TEXTE SOURCE:
Rien de plus vraisemblable qu’une pareille altercation ; elle est toute simple, toute naturelle entre gens de cette espèce ; les fripons n’ont jamais d’amis, ils n’ont que des complices. Le fils de l’admiral Verhuel n’étant qu’un ambitieux vulgaire, engourdi, épuisé, sans supériorité aucune, mené et surmené, n’offrait pas la moindre garantie, et il a dû forcément donner des gages aux casse-cou qui se décidaient à travailler avec lui. Du reste, MM. Saint-Arnaud et Bonaparte ne se feront jamais grand mal, ils s’arrangeront, car, si le premier a des pièces, le second, de son côté, n’en manque pas pour avoir une vengeance toujours prête et assurée.

TRAVAIL DEMANDÉ:
a. Recopiez tout le passage du texte sur Saint-Arnaud et Bonaparte, depuis « Rien de plus » jusqu'à « prête et assurée. » inclus.
b. Rédigez la suite du texte sur Saint-Arnaud et Bonaparte, à partir de sa dernière phrase.
Les lignes ci-après proviennent d'une autre source.

ÉCHANTILLON DES DONNÉES:

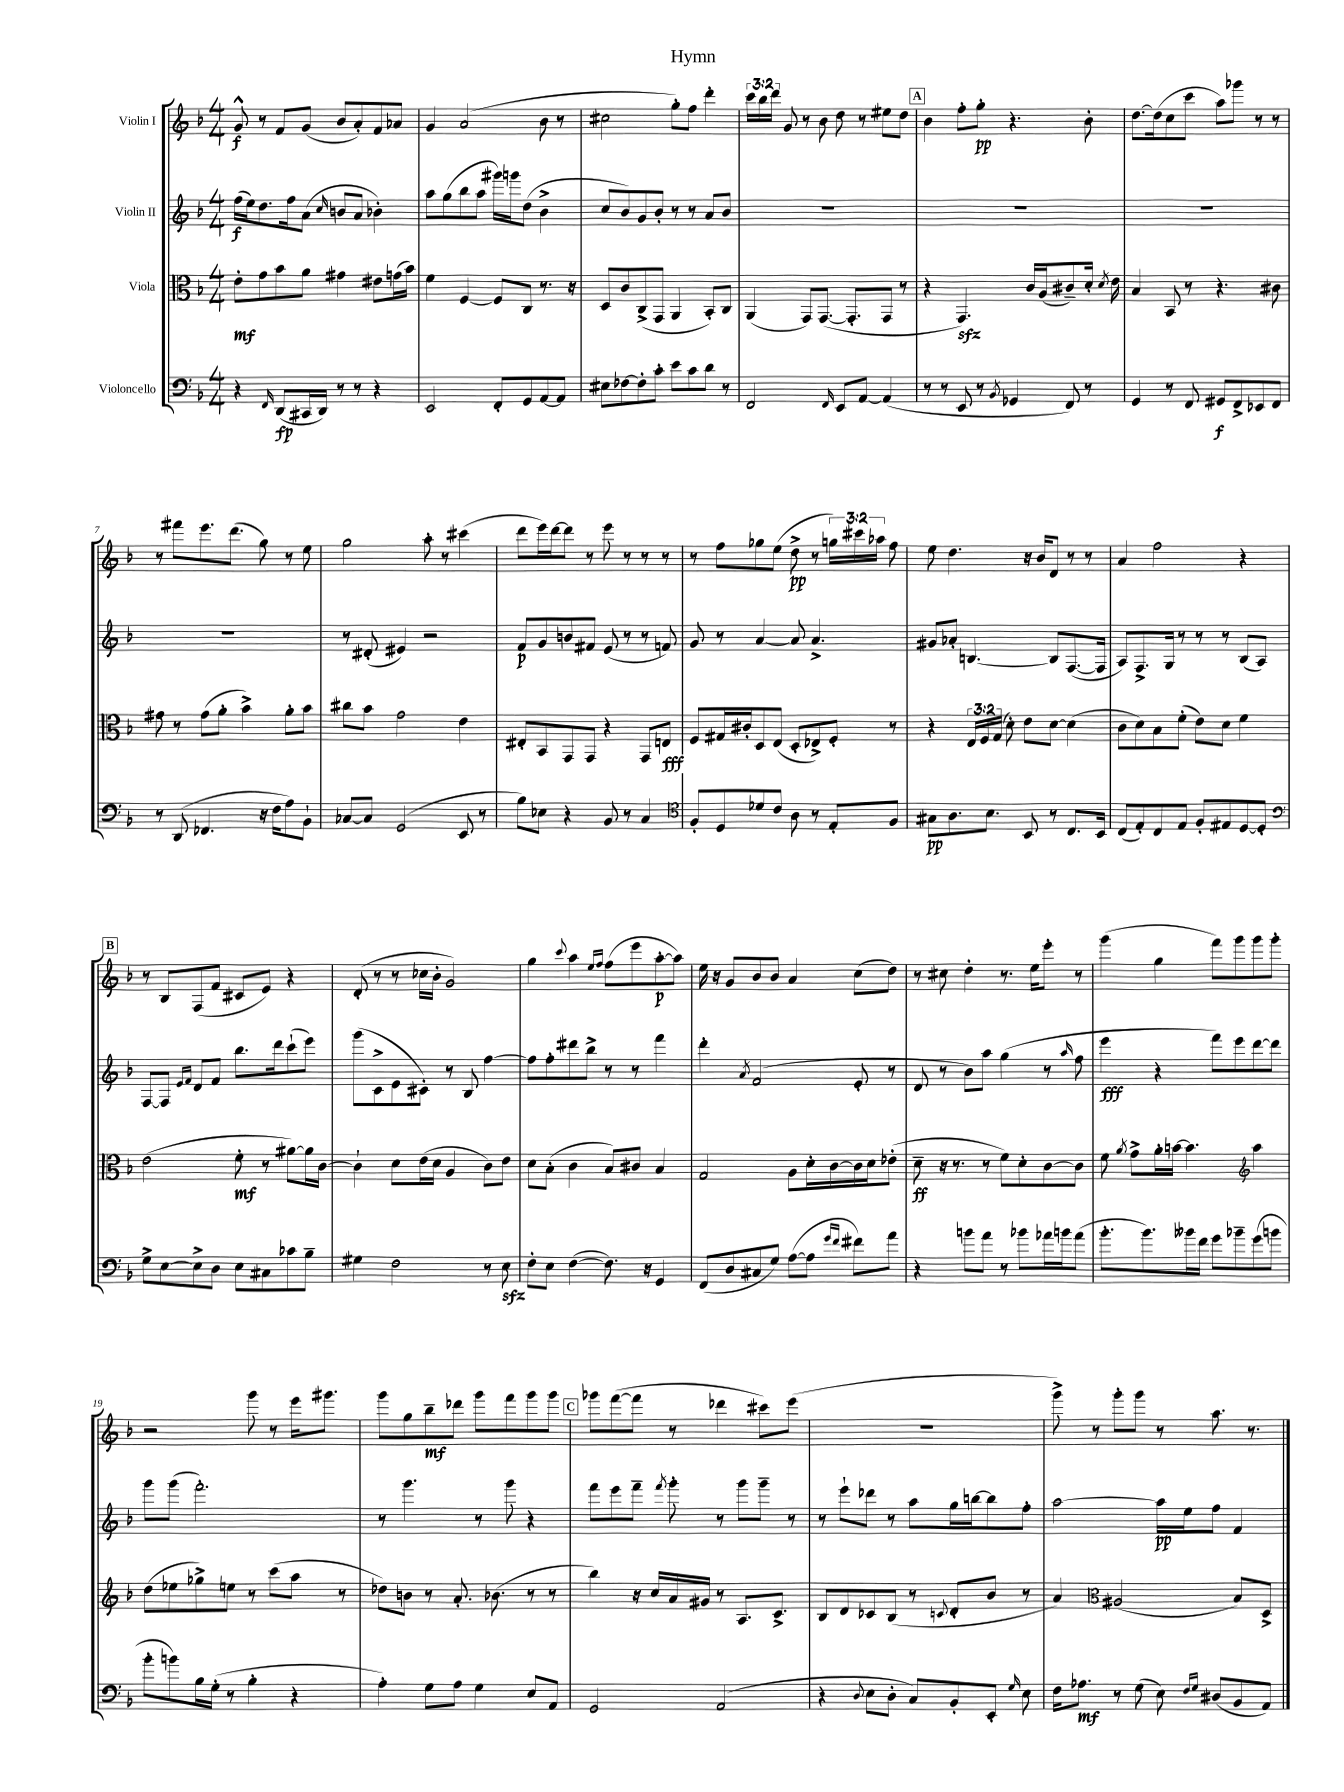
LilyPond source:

\header { title = "Hymn" }
<<
\new StaffGroup <<
\new Staff = "s0" \with { instrumentName = "Violin I" } {
    \clef treble \key f \major \numericTimeSignature \time 4/4 \override Staff.TupletNumber.text = #tuplet-number::calc-fraction-text
    \autoBeamOff g'8-^\f r8 f'8[ g'8]( bes'8[ a'8-.) f'8 aes'8] |
    g'4 a'2( bes'8 r8 |
    cis''2 g''8[-.) f''8] d'''4-. |
    \tuplet 3/2 { c'''16[ bes''16 d'''16] } g'8 r8 bes'8 d''8 r8 eis''8[ d''8] |
    \mark \markup { \box "A" } bes'4 f''8[-. g''8]-.\pp r4. bes'8-. |
    d''8.[~ d''16( c''8 c'''8] a''8[) ges'''8] r8 r8 |
    r8 fis'''8[ e'''8. d'''8.]( g''8) r8 e''8 |
    g''2 a''8-. r8 cis'''4( |
    d'''8[ e'''16) d'''16~ d'''8] r8 e'''8 r8 r8 r8 |
    r8 f''8[ ges''8 e''8]( d''8->\pp r8 \tuplet 3/2 { g''16[) cis'''16 aes''16] } f''8 |
    e''8 d''4. r16 bes'16[ d'8] r8 r8 |
    a'4 f''2 r4 |
    \mark \markup { \box "B" } r8 bes8[ f8( f'8] cis'8[ e'8]) r4 |
    d'8-.( r8 r8 ces''16[ bes'16]-. g'2) |
    g''4 \appoggiatura { c'''8 } a''4 \grace { e''16[ f''16] } f''8[( e'''8 a''8~-.\p a''8]) |
    e''16 r16 g'8[ bes'8 bes'8] a'4 c''8[( d''8]) |
    r8 cis''8 d''4-. r8. e''16[ e'''8]-. r8 |
    g'''4( g''4 f'''8[) g'''8 g'''8 g'''8]-. |
    r2 g'''8 r8 e'''16[ gis'''8.] |
    g'''8[ g''8 bes''8--\mf des'''8] g'''8[ f'''8 g'''8 g'''8] |
    \mark \markup { \box "C" } ges'''8[ f'''8~( f'''8] r8 des'''4 cis'''8[) e'''8]( |
    R1 |
    g'''8->) r8 g'''8[-. g'''8] r8 a''8. r8. \bar "|." |
}
\new Staff = "s1" \with { instrumentName = "Violin II" } {
    \clef treble \key f \major \numericTimeSignature \time 4/4
    \autoBeamOff f''16[\f( e''16) d''8. f''16 a'8]( \grace { c''16 } b'8[ a'8] bes'4-.) |
    a''8[ g''8( bes''8 a''8] gis'''16[) g'''16 d''8]( bes'4-> |
    c''8[ bes'8) g'8 bes'8]-. r8 r8 a'8[ bes'8] |
    R1 |
    \mark \markup { \box "A" } R1 |
    R1 |
    R1 |
    r8 dis'8-.( eis'4) r2 |
    f'8[\p g'8 b'8 fis'8] e'8( r8 r8 f'8) |
    g'8 r8 a'4~ a'8 a'4.-> |
    gis'8[ aes'8]-. b4.~ b8[ f8.~( f16] |
    a8[) f8.-> g16] r8 r8 r8 bes8[( a8]) |
    \mark \markup { \box "B" } f8[~ f8] \grace { e'16[ f'16] } d'8[ f'8] bes''8.[ d'''16 c'''8-!( e'''8]) |
    g'''8[( c'8-> e'8 cis'8]-.) r8 bes8 f''4~ |
    f''8[ f''8-. dis'''8 bes''8]-> r8 r8 f'''4 |
    d'''4-. \acciaccatura { a'8 } f'2( e'8-. r8 |
    d'8 r8 bes'8[) a''8] g''4( r8 \grace { a''16 } f''8 |
    e'''4\fff r4 f'''8[) e'''8 d'''8~ d'''8] |
    g'''8[ g'''8]( f'''2.-.) |
    r8 g'''4. r8 g'''8 r4 |
    \mark \markup { \box "C" } f'''8[ e'''8 f'''8]-- \acciaccatura { f'''8 } g'''8-. r8 g'''8[ g'''8]-- r8 |
    r8 e'''8[-! des'''8] r8 a''8[ g''16 b''16~ b''8 f''8]-. |
    a''2~ a''16[\pp e''16 f''8] f'4 \bar "|." |
}
\new Staff = "s2" \with { instrumentName = "Viola" } {
    \clef alto \key f \major \numericTimeSignature \time 4/4 \override Staff.TupletNumber.text = #tuplet-number::calc-fraction-text
    \autoBeamOff e'8[-.\mf g'8 bes'8 a'8] gis'4 eis'8[ g'16( bes'16]) |
    f'4 f4~ f8[ c8] r8. r16 |
    d8[ c'8 c8->( g,8] a,4 bes,8[-.) c8] |
    a,4( g,8[) g,8.]~( g,8.[-. g,8] r8 |
    \mark \markup { \box "A" } r4 g,4.\sfz) c'16[ a16( cis'8--) d'16]-. \acciaccatura { d'8 } e'16 |
    bes4 bes,8 r8 r4. cis'8 |
    gis'8 r8 gis'8[( a'8]-. bes'4->) a'8[-. bes'8] |
    cis''8[ bes'8] g'2 e'4 |
    eis8[-. bes,8 g,8 g,8] r4 g,8[ e8]\fff |
    f8[ gis16 cis'16-. d8 e8]( d8[-. ees8->) f8]-. r8 |
    r4 \tuplet 3/2 { e16[ f16 g16]( } d'8-.) e'8[ d'8]~ d'4( |
    c'8[ d'8) bes8 f'8]-.( e'8[) d'8] f'4 |
    \mark \markup { \box "B" } e'2( f'8-.\mf r8 ais'8[~) ais'16 c'16]~ |
    c'4-! d'8[ e'16( d'16] a4 c'8[) e'8] |
    d'8[ bes8]-.( c'4 bes8[) cis'8] bes4 |
    g2 a8[ d'16-. c'16~ c'16 d'16 ees'8]-.( |
    d'8--\ff r16 r8. r8 f'8[) d'8-. c'8~ c'8] |
    f'8 \acciaccatura { a'8 } g'8[-> a'16-. b'16]~ b'4. \clef treble a''4 |
    d''8[( ees''8 ges''8->) e''8] r8 c'''8[( a''8] r8 |
    des''8[) b'8] r8 a'8.-. bes'8.( r8 r8 |
    \mark \markup { \box "C" } bes''4) r16 c''16[ a'16 gis'16] r8 a8.[ c'8.]-> |
    bes8[ d'8 ces'8 bes8]( r8 \appoggiatura { c'8 } d'8[-. bes'8] r8 |
    a'4) \clef alto ais2( bes8[) d8]-> \bar "|." |
}
\new Staff = "s3" \with { instrumentName = "Violoncello" } {
    \clef bass \key f \major \numericTimeSignature \time 4/4
    \autoBeamOff r4 \grace { f,16 } d,8[\fp( cis,16 d,16]) r8 r8 r4 |
    e,2 f,8[-. g,8 a,8~ a,8] |
    eis8[ fes8~ fes8-. c'8]-. e'8[ c'8 d'8] r8 |
    f,2 \grace { f,16 } e,8[ a,8]~ a,4( |
    \mark \markup { \box "A" } r8 r8 e,8 r8 \acciaccatura { bes,8 } ges,4 f,8) r8 |
    g,4 r8 f,8 gis,8[\f f,8-> ees,8 f,8] |
    r8 d,8( fes,4. r16 f16[ a8) bes,8]-! |
    ces8[~ ces8] g,2( e,8 r8 |
    bes8[) ees8] r4 bes,8 r8 c4 |
    \clef tenor f8[-. d8 des'8 c'8] a8 r8 e8[-. f8] |
    gis8[\pp a8. bes8.] bes,8 r8 c8.[ bes,16] |
    c8[( e8-.) c8 e8] f8[-. eis8 d8~ d8]-. |
    \mark \markup { \box "B" } \clef bass g8[-> e8~ e8-> d8] e8[ cis8 ces'8 bes8]-- |
    gis4 f2 r8 e8\sfz |
    f8[-. e8] f4~( f8.) r16 g,4 |
    f,8[( d8 cis8 g8]) a8[~( a8] \grace { g'16[ f'16] } fis'8[) a'8] |
    r4 b'8[ a'8] r8 bes'8[ aes'16 b'16 aes'8]( |
    bes'8.[-. bes'8.) beses'16 f'16] g'8[ bes'8-- g'8( b'8] |
    bes'8[-. b'8) bes16 g16]-.( r8 bes4-. r4 |
    a4-.) g8[ a8] g4 e8[ a,8] |
    \mark \markup { \box "C" } g,2 a,2( |
    r4 \appoggiatura { d8 } e8[ d8]-. c8[) bes,8-. e,8]-. \grace { g16 } e8 |
    f16[ aes8.]\mf r8 g8( e8) \grace { f16[ g16] } dis8[( bes,8 a,8]) \bar "|." |
}
>>
>>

RÉPONSES ATTENDUES:
a.
Rien de plus vraisemblable qu’une pareille altercation ; elle est toute simple, toute naturelle entre gens de cette espèce ; les fripons n’ont jamais d’amis, ils n’ont que des complices. Le fils de l’admiral Verhuel n’étant qu’un ambitieux vulgaire, engourdi, épuisé, sans supériorité aucune, mené et surmené, n’offrait pas la moindre garantie, et il a dû forcément donner des gages aux casse-cou qui se décidaient à travailler avec lui. Du reste, MM. Saint-Arnaud et Bonaparte ne se feront jamais grand mal, ils s’arrangeront, car, si le premier a des pièces, le second, de son côté, n’en manque pas pour avoir une vengeance toujours prête et assurée.

b.
M. Saint-Arnaud a laissé au Moniteur, peu de jours avant le coup de main des insolvables, une nouvelle preuve de sa loyauté. Lors de la discussion sur la proposition des questeurs qui tendait à attribuer au président de l’Assemblée le droit de requérir des troupes, il est venu lire avec emphase un discours où l’on trouve cette conclusion : « Ainsi, inopportune, inconstitutionnelle, destructive de l’esprit militaire, la proposition accuse, malgré la modération du langage, une méfiance injuste envers le pouvoir exécutif. Elle répand l’anxiété dans le pays, l’étonnement dans les rangs de l’armée. Au nom du salut du pays, nous vous demandons de ne point prendre ce projet en considération. (Approbation sur divers bancs de la droite. — Mouvement prolongé.) »

Au moment même où il tramait le complot, le ministre de la guerre parlait de méfiance injuste envers le pouvoir.

A quels hommes s’est donnée la France !!!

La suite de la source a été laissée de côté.